## 取り組む課題:
下にあるフランスの入国措置緩和についての文章から、「欧州の規制に従ってワクチン接」と「戒している状態ではあります。」の間の部分を、両端の語句も含めて一字一句変えずに書き出してください。

## 本文の抜粋:
________________

フランス政府は、世界の多くの国々でオミクロン変異種が優勢であることやワクチン接種のレベルが上昇した上でのパンデミックの新しい局面を考慮し、入国管理システムを緩和することを発表しました。
政府は、この決定を「パンデミックが始まって以来、国境における入国管理システムは、私たちの健康を守り、心配な特性を持つウィルスが国内に侵入するのを遅らせることを可能にしてきました。このシステムは、毎週約6,000人の市民警備隊員を動員して検査を実施し、国境警備隊は旅行者の感染対策関連の書類をチェックし、国内治安部隊は地域が決定した隔離・検疫措置を監視し、感染状況の変化や地域ごとの規則に合わせて定期的に調整されてきました」と説明の始めています。
どんな時にも「俺たちはよくやってきた」という自画自賛を忘れない説明もフランスらしいところです。
今回の政府の決定により、世界の国々を緑(懸念される新興の亜種が存在せず、ウイルス流通がごくわずかまたは中程度の国または地域)とオレンジ(ウイルスの循環が活発で、懸念される新興の変異型がなく、ワクチンや免疫の逃避先がない国または地域)に色分けしています。
緑の国からの入国に関しては、ワクチン接種済みの旅行者は、フランス入国の際にワクチン接種証明書(ヨーロッパの規定するワクチン)の提示があれば、検査の陰性証明書の提示は必要がなくなりました。
ワクチン未接種の旅行者については、引き続き、陰性証明書の提示は必要ですが、到着時の措置(検査・隔離)は、解除されます。日本は緑の国に分類されています。
欧州の規制に従ってワクチン接種を受けた旅行者は、フランス出国時に検査は必要ありません。(受け入れ国に関しての規制は別として、とりあえず出国の際)
ワクチン未接種の旅行者については、フランスへの入国時に陰性結果を提示する義務は残りますが、ウイルスの循環が穏やかな「グリーン」リストの国から渡航する場合は、到着時の措置(検査、隔離)が解除されます。
緑に指定されているのは、欧州連合加盟国、アンドラ、アイスランド、リヒテンシュタイン、モナコ、ノルウェー、サンマリノ、スイス、バチカンです。バーレーン、ホンジュラス、香港、インドネシア、日本、クウェート、ニュージーランド、カタール、ルワンダ、サウジアラビア、セネガル、韓国、台湾、アラブ首長国連邦です。
また、オレンジに指定されている国からの入国に関しては、フランスに入国する必要性を正当化する説得力のある理由を提示する必要があり、ワクチン接種済の旅行者は症状がないこと、及び14日以内に感染者と接触していないこと、ワクチン未接種者は、到着時検査を承諾することなどに関する承諾書が必要で、到着時にランダム検査を受ける可能性があります。陽性と判定された旅行者は、隔離されることになります。
日本は緑の国に指定されており、大々的に入国措置が緩和されるような印象もありますが、上に添付した世界地図からもわかるとおり、緑の国は一部であり、大部分の国からの入国は、依然として警戒している状態ではあります。
とはいえ、入国措置が緩和されていく方向であることには、違いはありません。

________________

## 検討するデータ:

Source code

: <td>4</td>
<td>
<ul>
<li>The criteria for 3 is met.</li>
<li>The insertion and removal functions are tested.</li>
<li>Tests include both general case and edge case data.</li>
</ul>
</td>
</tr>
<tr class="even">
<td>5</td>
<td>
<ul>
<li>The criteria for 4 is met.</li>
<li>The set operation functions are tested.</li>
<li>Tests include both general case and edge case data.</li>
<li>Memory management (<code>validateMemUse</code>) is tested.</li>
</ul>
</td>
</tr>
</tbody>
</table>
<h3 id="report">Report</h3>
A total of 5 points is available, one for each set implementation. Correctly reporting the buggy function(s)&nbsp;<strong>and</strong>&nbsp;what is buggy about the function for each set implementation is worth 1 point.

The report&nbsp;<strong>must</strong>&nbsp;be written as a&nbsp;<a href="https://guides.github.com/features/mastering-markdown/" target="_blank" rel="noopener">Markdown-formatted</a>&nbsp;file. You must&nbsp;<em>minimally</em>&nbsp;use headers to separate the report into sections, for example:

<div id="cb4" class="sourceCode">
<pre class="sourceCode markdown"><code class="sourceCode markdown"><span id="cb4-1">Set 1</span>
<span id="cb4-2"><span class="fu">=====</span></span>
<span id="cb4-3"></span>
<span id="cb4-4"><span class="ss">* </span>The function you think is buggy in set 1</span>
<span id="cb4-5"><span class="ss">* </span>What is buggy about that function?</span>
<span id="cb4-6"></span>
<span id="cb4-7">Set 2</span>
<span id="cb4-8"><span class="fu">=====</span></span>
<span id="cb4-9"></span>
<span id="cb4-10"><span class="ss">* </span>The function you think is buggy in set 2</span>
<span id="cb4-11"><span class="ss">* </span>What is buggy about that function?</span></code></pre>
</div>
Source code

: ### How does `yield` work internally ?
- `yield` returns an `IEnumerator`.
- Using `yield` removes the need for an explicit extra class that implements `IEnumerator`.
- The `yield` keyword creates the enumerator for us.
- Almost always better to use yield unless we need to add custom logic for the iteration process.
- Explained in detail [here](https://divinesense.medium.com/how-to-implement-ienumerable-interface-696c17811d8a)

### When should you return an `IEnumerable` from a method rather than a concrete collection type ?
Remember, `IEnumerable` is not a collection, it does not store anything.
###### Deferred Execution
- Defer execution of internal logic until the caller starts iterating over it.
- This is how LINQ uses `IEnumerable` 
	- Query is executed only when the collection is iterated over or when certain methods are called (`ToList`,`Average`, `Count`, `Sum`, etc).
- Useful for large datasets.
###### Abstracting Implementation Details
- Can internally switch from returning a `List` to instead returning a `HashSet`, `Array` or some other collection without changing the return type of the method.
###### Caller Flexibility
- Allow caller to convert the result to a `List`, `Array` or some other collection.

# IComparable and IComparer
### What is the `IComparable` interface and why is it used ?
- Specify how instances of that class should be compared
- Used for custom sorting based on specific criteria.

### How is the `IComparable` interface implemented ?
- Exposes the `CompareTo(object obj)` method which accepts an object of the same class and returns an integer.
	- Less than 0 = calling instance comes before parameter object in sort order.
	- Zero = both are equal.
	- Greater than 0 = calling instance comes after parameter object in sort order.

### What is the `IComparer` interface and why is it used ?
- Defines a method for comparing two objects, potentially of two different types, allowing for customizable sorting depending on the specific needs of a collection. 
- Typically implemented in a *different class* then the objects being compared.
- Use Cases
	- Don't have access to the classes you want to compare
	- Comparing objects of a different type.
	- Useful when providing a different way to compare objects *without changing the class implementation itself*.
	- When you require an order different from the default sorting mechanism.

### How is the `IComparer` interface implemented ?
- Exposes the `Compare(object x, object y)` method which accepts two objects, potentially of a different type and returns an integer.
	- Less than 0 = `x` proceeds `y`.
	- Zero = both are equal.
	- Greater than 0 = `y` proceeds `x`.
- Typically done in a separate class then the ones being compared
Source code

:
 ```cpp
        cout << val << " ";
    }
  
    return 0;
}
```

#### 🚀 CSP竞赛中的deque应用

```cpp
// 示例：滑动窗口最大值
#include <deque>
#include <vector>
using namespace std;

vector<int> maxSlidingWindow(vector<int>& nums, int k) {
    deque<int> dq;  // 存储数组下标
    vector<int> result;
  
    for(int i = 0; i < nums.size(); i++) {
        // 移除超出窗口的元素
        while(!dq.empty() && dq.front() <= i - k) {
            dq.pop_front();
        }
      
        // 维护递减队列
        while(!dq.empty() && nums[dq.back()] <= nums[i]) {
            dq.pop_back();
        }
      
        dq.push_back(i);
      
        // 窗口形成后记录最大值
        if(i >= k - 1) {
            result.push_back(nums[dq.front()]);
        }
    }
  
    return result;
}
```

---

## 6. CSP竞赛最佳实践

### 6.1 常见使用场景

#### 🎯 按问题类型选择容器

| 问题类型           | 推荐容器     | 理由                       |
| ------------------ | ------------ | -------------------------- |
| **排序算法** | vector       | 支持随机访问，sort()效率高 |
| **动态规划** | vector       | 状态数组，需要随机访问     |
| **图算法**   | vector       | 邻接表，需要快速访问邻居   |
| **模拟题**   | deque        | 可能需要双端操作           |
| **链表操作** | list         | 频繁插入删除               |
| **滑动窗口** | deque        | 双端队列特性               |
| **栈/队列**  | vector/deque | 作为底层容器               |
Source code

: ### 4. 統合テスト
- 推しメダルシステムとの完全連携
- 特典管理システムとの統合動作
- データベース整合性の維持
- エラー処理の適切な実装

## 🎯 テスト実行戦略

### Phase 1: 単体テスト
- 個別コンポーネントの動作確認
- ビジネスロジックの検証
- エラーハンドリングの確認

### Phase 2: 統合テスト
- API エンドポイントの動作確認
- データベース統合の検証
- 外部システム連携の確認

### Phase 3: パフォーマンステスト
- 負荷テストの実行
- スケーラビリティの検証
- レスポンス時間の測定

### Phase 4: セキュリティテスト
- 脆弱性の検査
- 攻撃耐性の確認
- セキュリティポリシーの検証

________________

## 課題の解答:
欧州の規制に従ってワクチン接種を受けた旅行者は、フランス出国時に検査は必要ありません。(受け入れ国に関しての規制は別として、とりあえず出国の際)
ワクチン未接種の旅行者については、フランスへの入国時に陰性結果を提示する義務は残りますが、ウイルスの循環が穏やかな「グリーン」リストの国から渡航する場合は、到着時の措置(検査、隔離)が解除されます。
緑に指定されているのは、欧州連合加盟国、アンドラ、アイスランド、リヒテンシュタイン、モナコ、ノルウェー、サンマリノ、スイス、バチカンです。バーレーン、ホンジュラス、香港、インドネシア、日本、クウェート、ニュージーランド、カタール、ルワンダ、サウジアラビア、セネガル、韓国、台湾、アラブ首長国連邦です。
また、オレンジに指定されている国からの入国に関しては、フランスに入国する必要性を正当化する説得力のある理由を提示する必要があり、ワクチン接種済の旅行者は症状がないこと、及び14日以内に感染者と接触していないこと、ワクチン未接種者は、到着時検査を承諾することなどに関する承諾書が必要で、到着時にランダム検査を受ける可能性があります。陽性と判定された旅行者は、隔離されることになります。
日本は緑の国に指定されており、大々的に入国措置が緩和されるような印象もありますが、上に添付した世界地図からもわかるとおり、緑の国は一部であり、大部分の国からの入国は、依然として警戒している状態ではあります。